:: Written task ::
Determine how many of the lines below hold the word "veya". Give the number and nothing else.
=== Excerpted data ===
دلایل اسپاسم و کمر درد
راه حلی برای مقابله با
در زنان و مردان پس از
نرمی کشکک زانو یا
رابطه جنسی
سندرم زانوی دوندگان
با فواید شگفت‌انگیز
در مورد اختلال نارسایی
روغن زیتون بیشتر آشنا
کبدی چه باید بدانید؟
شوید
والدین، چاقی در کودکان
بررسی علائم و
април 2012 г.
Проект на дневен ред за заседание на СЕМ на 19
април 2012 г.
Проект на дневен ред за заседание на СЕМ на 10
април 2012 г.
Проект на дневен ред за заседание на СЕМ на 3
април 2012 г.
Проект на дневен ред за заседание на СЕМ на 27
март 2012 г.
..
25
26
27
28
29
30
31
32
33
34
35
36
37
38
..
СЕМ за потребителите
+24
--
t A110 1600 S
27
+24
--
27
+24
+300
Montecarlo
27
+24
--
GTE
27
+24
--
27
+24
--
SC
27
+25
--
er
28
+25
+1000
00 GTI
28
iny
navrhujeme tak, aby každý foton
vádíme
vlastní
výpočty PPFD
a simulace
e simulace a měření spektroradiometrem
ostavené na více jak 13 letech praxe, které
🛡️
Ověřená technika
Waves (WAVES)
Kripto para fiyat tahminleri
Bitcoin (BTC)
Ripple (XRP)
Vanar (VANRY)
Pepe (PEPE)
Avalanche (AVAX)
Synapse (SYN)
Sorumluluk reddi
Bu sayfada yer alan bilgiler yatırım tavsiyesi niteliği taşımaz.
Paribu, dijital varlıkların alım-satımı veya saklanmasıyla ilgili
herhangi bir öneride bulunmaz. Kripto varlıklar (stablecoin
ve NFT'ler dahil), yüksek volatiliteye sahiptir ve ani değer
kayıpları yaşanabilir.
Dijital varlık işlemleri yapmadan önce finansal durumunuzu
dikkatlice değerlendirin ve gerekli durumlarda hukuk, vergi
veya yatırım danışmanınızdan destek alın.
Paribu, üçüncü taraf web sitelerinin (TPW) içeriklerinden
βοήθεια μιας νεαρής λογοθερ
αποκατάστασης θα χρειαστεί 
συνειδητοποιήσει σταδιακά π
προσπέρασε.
===
:: Written answer ::
2